Extracted data entries:
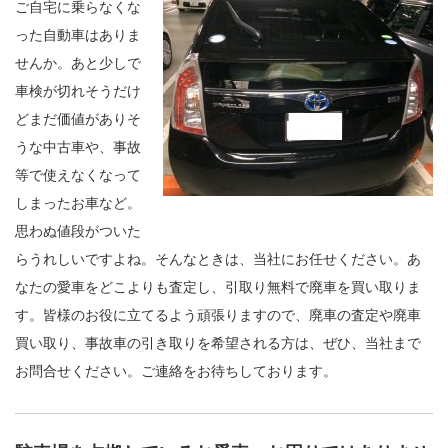
ご自宅に乗らなくな
った自動車はありま
せんか。あと少しで
車検が切れそうだけ
どまだ価値がありそ
うな中古車や、事故
等で使えなくなって
しまったお車など。
思わぬ値段がついた
らうれしいですよね。そんなときは、当社にお任せください。あ
なたの愛車をどこよりも査定し、引取り無料で廃車を買い取りま
す。皆様のお役に立てるよう頑張りますので、廃車の査定や廃車
買い取り、事故車の引き取りを希望される方は、ぜひ、当社まで
お問合せください。ご連絡をお待ちしております。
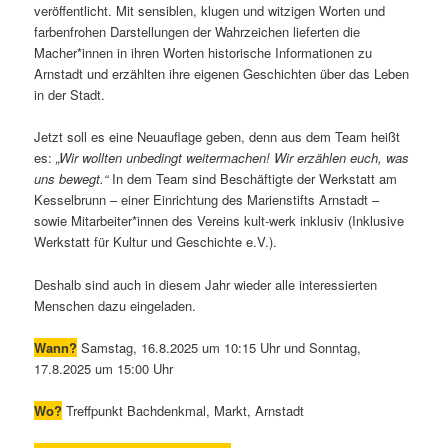
veröffentlicht. Mit sensiblen, klugen und witzigen Worten und
farbenfrohen Darstellungen der Wahrzeichen lieferten die
Macher*innen in ihren Worten historische Informationen zu
Arnstadt und erzählten ihre eigenen Geschichten über das Leben
in der Stadt.
Jetzt soll es eine Neuauflage geben, denn aus dem Team heißt
es:
„Wir wollten unbedingt weitermachen! Wir erzählen euch, was
uns bewegt.“
In dem Team sind Beschäftigte der Werkstatt am
Kesselbrunn – einer Einrichtung des Marienstifts Arnstadt –
sowie Mitarbeiter*innen des Vereins kult-werk inklusiv (Inklusive
Werkstatt für Kultur und Geschichte e.V.).
Deshalb sind auch in diesem Jahr wieder alle interessierten
Menschen dazu eingeladen.
Wann?
Samstag, 16.8.2025 um 10:15 Uhr und Sonntag,
17.8.2025 um 15:00 Uhr
Wo?
Treffpunkt Bachdenkmal, Markt, Arnstadt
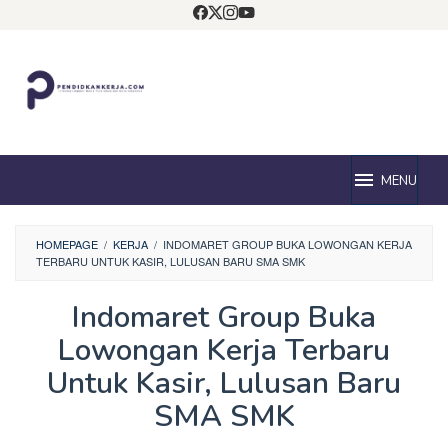
Loncat
ke
konten
MENU
HOMEPAGE
/
KERJA
/
INDOMARET GROUP BUKA LOWONGAN KERJA
TERBARU UNTUK KASIR, LULUSAN BARU SMA SMK
Indomaret Group Buka
Lowongan Kerja Terbaru
Untuk Kasir, Lulusan Baru
SMA SMK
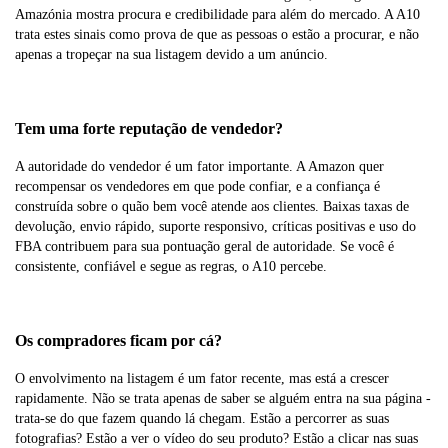
Amazónia mostra procura e credibilidade para além do mercado. A A10
trata estes sinais como prova de que as pessoas o estão a procurar, e não
apenas a tropeçar na sua listagem devido a um anúncio.
Tem uma forte reputação de vendedor?
A autoridade do vendedor é um fator importante. A Amazon quer
recompensar os vendedores em que pode confiar, e a confiança é
construída sobre o quão bem você atende aos clientes. Baixas taxas de
devolução, envio rápido, suporte responsivo, críticas positivas e uso do
FBA contribuem para sua pontuação geral de autoridade. Se você é
consistente, confiável e segue as regras, o A10 percebe.
Os compradores ficam por cá?
O envolvimento na listagem é um fator recente, mas está a crescer
rapidamente. Não se trata apenas de saber se alguém entra na sua página -
trata-se do que fazem quando lá chegam. Estão a percorrer as suas
fotografias? Estão a ver o vídeo do seu produto? Estão a clicar nas suas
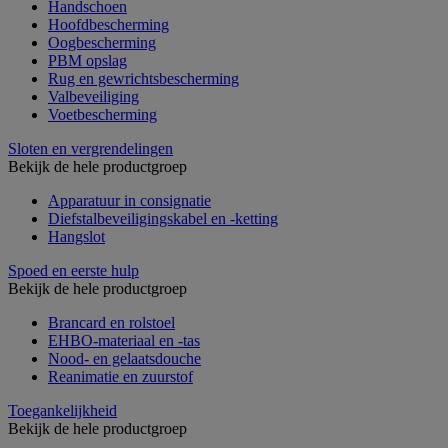
Handschoen
Hoofdbescherming
Oogbescherming
PBM opslag
Rug en gewrichtsbescherming
Valbeveiliging
Voetbescherming
Sloten en vergrendelingen
Bekijk de hele productgroep
Apparatuur in consignatie
Diefstalbeveiligingskabel en -ketting
Hangslot
Spoed en eerste hulp
Bekijk de hele productgroep
Brancard en rolstoel
EHBO-materiaal en -tas
Nood- en gelaatsdouche
Reanimatie en zuurstof
Toegankelijkheid
Bekijk de hele productgroep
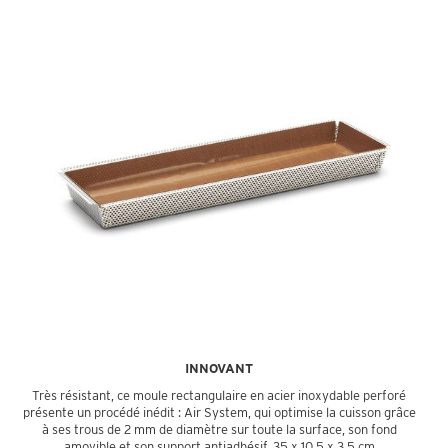
INNOVANT
Très résistant, ce moule rectangulaire en acier inoxydable perforé
présente un procédé inédit : Air System, qui optimise la cuisson grâce
à ses trous de 2 mm de diamètre sur toute la surface, son fond
amovible et son support antiadhésif. 35 x 10,5 x 3,5 cm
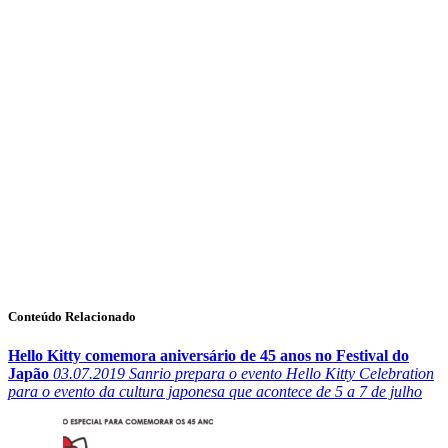
Conteúdo Relacionado
Hello Kitty comemora aniversário de 45 anos no Festival do
Japão
03.07.2019
Sanrio prepara o evento Hello Kitty Celebration
para o evento da cultura japonesa que acontece de 5 a 7 de julho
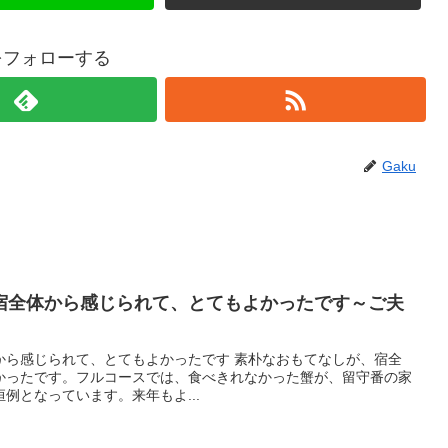
uをフォローする
Gaku
宿全体から感じられて、とてもよかったです～ご夫
から感じられて、とてもよかったです 素朴なおもてなしが、宿全
かったです。フルコースでは、食べきれなかった蟹が、留守番の家
例となっています。来年もよ...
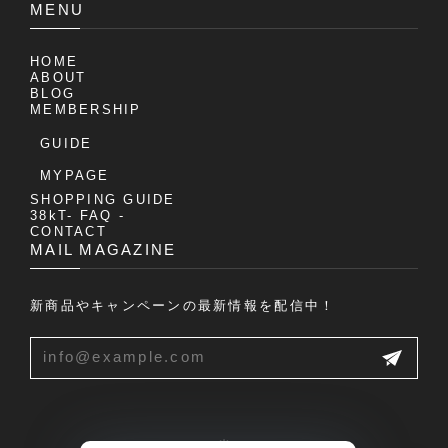
MENU
HOME
ABOUT
BLOG
MEMBERSHIP
GUIDE
MYPAGE
SHOPPING GUIDE
38kT- FAQ -
CONTACT
MAIL MAGAZINE
新商品やキャンペーンの最新情報を配信中！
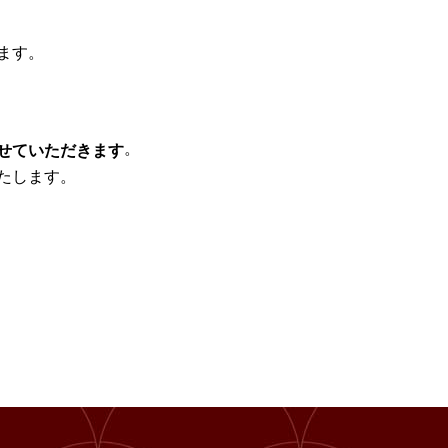
ます。
。
せていただきます
たします。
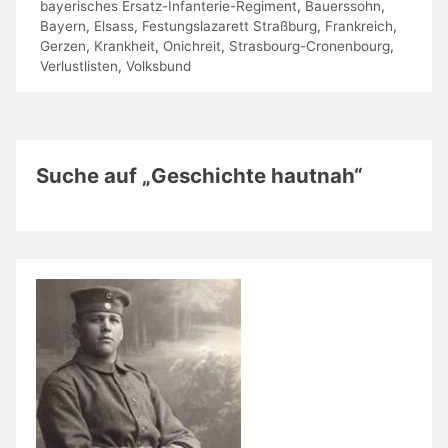
bayerisches Ersatz-Infanterie-Regiment
,
Bauerssohn
,
Bayern
,
Elsass
,
Festungslazarett Straßburg
,
Frankreich
,
Gerzen
,
Krankheit
,
Onichreit
,
Strasbourg-Cronenbourg
,
Verlustlisten
,
Volksbund
Suche auf „Geschichte hautnah“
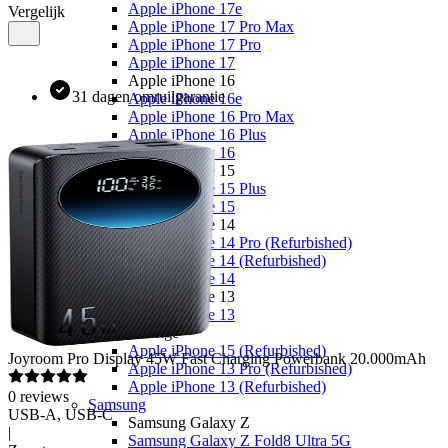
Apple iPhone 17e
Vergelijk
Apple iPhone 17 Pro Max
Apple iPhone 17 Pro
Apple iPhone 17
Apple iPhone 16
31 dagen omruilgarantie
Apple iPhone 16e
Apple iPhone 16 Pro Max
Apple iPhone 16 Plus
Apple iPhone 16
Apple iPhone 15
Apple iPhone 15 Plus
Apple iPhone 15
Apple iPhone 14
Apple iPhone 14 Pro (Refurbished)
Apple iPhone 14 (Refurbished)
Apple iPhone 14
Apple iPhone 13
Apple iPhone 13
Overige
Apple iPhone 15 (Refurbished)
Joyroom
Pro Display 45W Fast Charging Powerbank 20.000mAh
Apple iPhone 13 Pro (Refurbished)
Apple iPhone 13 (Refurbished)
0
reviews
Samsung
USB-A, USB-C
Samsung Galaxy Z
|
Samsung Galaxy Z Fold8 Ultra 5G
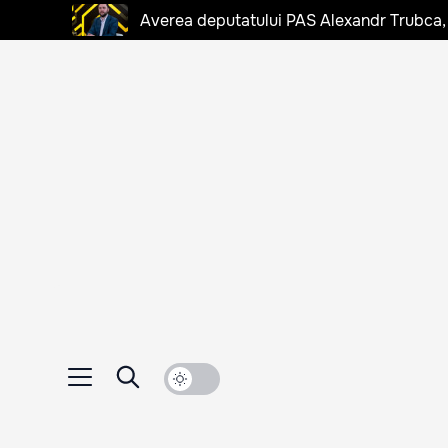
Averea deputatului PAS Alexandr Trubca,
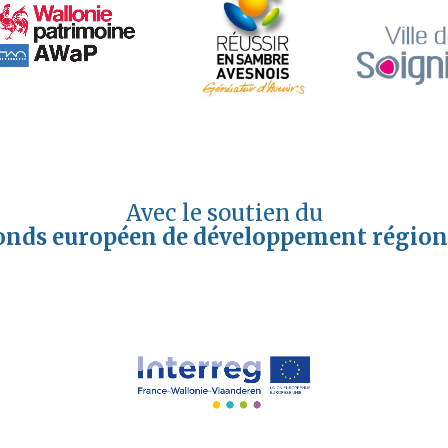
Avec le soutien du
onds européen de développement région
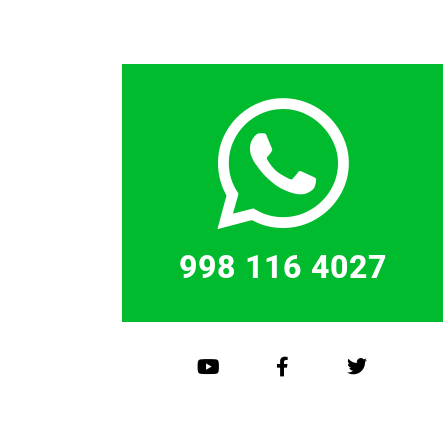
998 116 4027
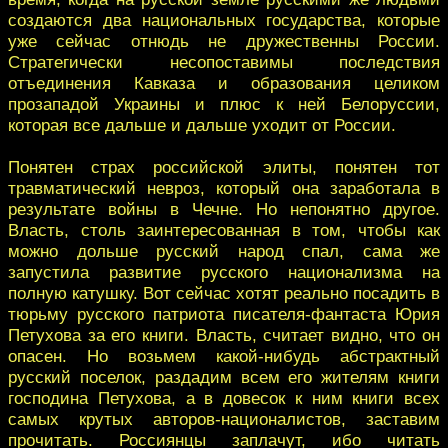
создаются два национальных государства, которые
уже сейчас отнюдь не дружественны России.
Стратегически несопоставимы последствия
отъединения Кавказа и образования целиком
прозападой Украины и плюс к ней Белоруссии,
которая все дальше и дальше уходит от России.
Понятен страх российской элиты, понятен тот
травматический невроз, который она заработала в
результате войны в Чечне. Но непонятно другое.
Власть, столь заинтересованная в том, чтобы как
можно дольше русский народ спал, сама же
запустила развитие русского национализма на
полную катушку. Вот сейчас хотят реально посадить в
тюрьму русского патриота писателя-фантаста Юрия
Петухова за его книги. Власть, считает видно, что он
опасен. Но возьмем какой-нибудь абстрактный
русский поселок, раздадим всем его жителям книги
господина Петухова, а в довесок к ним книги всех
самых крутых авторов-националистов, заставим
прочитать. Россиянцы заплачут, ибо читать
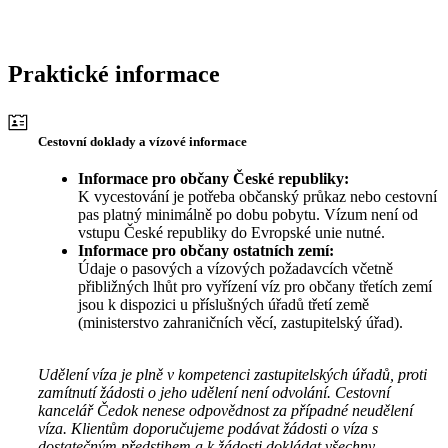
Praktické informace
Cestovní doklady a vízové informace
Informace pro občany České republiky:
K vycestování je potřeba občanský průkaz nebo cestovní
pas platný minimálně po dobu pobytu. Vízum není od
vstupu České republiky do Evropské unie nutné.
Informace pro občany ostatních zemí:
Údaje o pasových a vízových požadavcích včetně
přibližných lhůt pro vyřízení víz pro občany třetích zemí
jsou k dispozici u příslušných úřadů třetí země
(ministerstvo zahraničních věcí, zastupitelský úřad).
Udělení víza je plně v kompetenci zastupitelských úřadů, proti
zamítnutí žádosti o jeho udělení není odvolání. Cestovní
kancelář Čedok nenese odpovědnost za případné neudělení
víza. Klientům doporučujeme podávat žádosti o víza s
dostatečným předstihem a k žádosti dokládat všechny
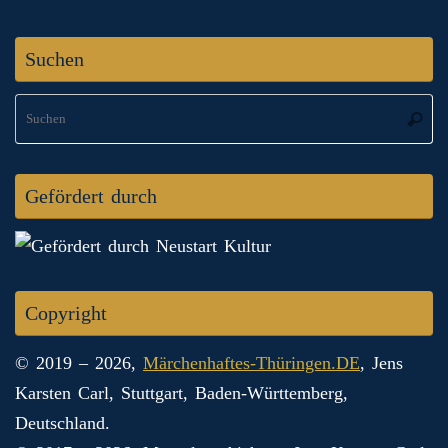
Suchen
S
Suche
na
Gefördert durch
Copyright
© 2019 – 2026,
Märchenhaftes-Thüringen.DE
, Jens
Karsten Carl, Stuttgart, Baden-Württemberg,
Deutschland.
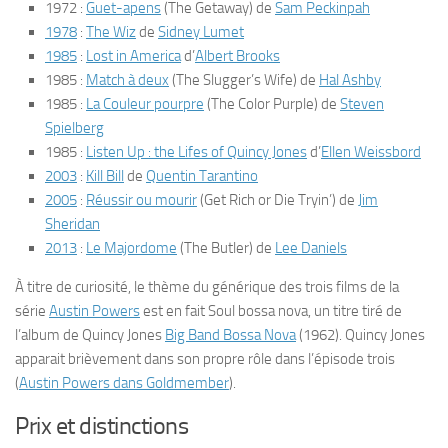
1972 :
Guet-apens
(
The Getaway
) de
Sam Peckinpah
1978
:
The Wiz
de
Sidney Lumet
1985
:
Lost in America
d’
Albert Brooks
1985 :
Match à deux
(
The Slugger’s Wife
) de
Hal Ashby
1985 :
La Couleur pourpre
(
The Color Purple
) de
Steven
Spielberg
1985 :
Listen Up : the Lifes of Quincy Jones
d’
Ellen Weissbord
2003
:
Kill Bill
de
Quentin Tarantino
2005
:
Réussir ou mourir
(
Get Rich or Die Tryin’
) de
Jim
Sheridan
2013
:
Le Majordome
(
The Butler
) de
Lee Daniels
À titre de curiosité, le thème du générique des trois films de la
série
Austin Powers
est en fait
Soul bossa nova
, un titre tiré de
l’album de Quincy Jones
Big Band Bossa Nova
(
1962
). Quincy Jones
apparait brièvement dans son propre rôle dans l’épisode trois
(
Austin Powers dans Goldmember
).
Prix et distinctions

Exercise instructions: Lay out the lines of the material as a numbered list, from the line containing "bayerisches Ersatz-Infanterie-Regiment" through the line containing "прочитать. Россиянцы заплачут, ибо читать", inclusive. Skip blank lines and leave out the pictures.

Response to the exercise:
1. bayerisches Ersatz-Infanterie-Regiment
2. ,
3. Bauerssohn
4. ,
5. Bayern
6. ,
7. Elsass
8. ,
9. Festungslazarett Straßburg
10. ,
11. Frankreich
12. ,
13. Gerzen
14. ,
15. Krankheit
16. ,
17. Onichreit
18. ,
19. Strasbourg-Cronenbourg
20. ,
21. Verlustlisten
22. ,
23. Volksbund
24. Suche auf „Geschichte hautnah“
25. Apple iPhone 17e
26. Vergelijk
27. Apple iPhone 17 Pro Max
28. Apple iPhone 17 Pro
29. Apple iPhone 17
30. Apple iPhone 16
31. 31 dagen omruilgarantie
32. Apple iPhone 16e
33. Apple iPhone 16 Pro Max
34. Apple iPhone 16 Plus
35. Apple iPhone 16
36. Apple iPhone 15
37. Apple iPhone 15 Plus
38. Apple iPhone 15
39. Apple iPhone 14
40. Apple iPhone 14 Pro (Refurbished)
41. Apple iPhone 14 (Refurbished)
42. Apple iPhone 14
43. Apple iPhone 13
44. Apple iPhone 13
45. Overige
46. Apple iPhone 15 (Refurbished)
47. Joyroom
48. Pro Display 45W Fast Charging Powerbank 20.000mAh
49. Apple iPhone 13 Pro (Refurbished)
50. Apple iPhone 13 (Refurbished)
51. 0
52. reviews
53. Samsung
54. USB-A, USB-C
55. Samsung Galaxy Z
56. |
57. Samsung Galaxy Z Fold8 Ultra 5G
58. Averea deputatului PAS Alexandr Trubca,
59. Avec le soutien du
60. onds européen de développement région
61. 998 116 4027
62. создаются два национальных государства, которые
63. уже сейчас отнюдь не дружественны России.
64. Стратегически несопоставимы последствия
65. отъединения Кавказа и образования целиком
66. прозападой Украины и плюс к ней Белоруссии,
67. которая все дальше и дальше уходит от России.
68. Понятен страх российской элиты, понятен тот
69. травматический невроз, который она заработала в
70. результате войны в Чечне. Но непонятно другое.
71. Власть, столь заинтересованная в том, чтобы как
72. можно дольше русский народ спал, сама же
73. запустила развитие русского национализма на
74. полную катушку. Вот сейчас хотят реально посадить в
75. тюрьму русского патриота писателя-фантаста Юрия
76. Петухова за его книги. Власть, считает видно, что он
77. опасен. Но возьмем какой-нибудь абстрактный
78. русский поселок, раздадим всем его жителям книги
79. господина Петухова, а в довесок к ним книги всех
80. самых крутых авторов-националистов, заставим
81. прочитать. Россиянцы заплачут, ибо читать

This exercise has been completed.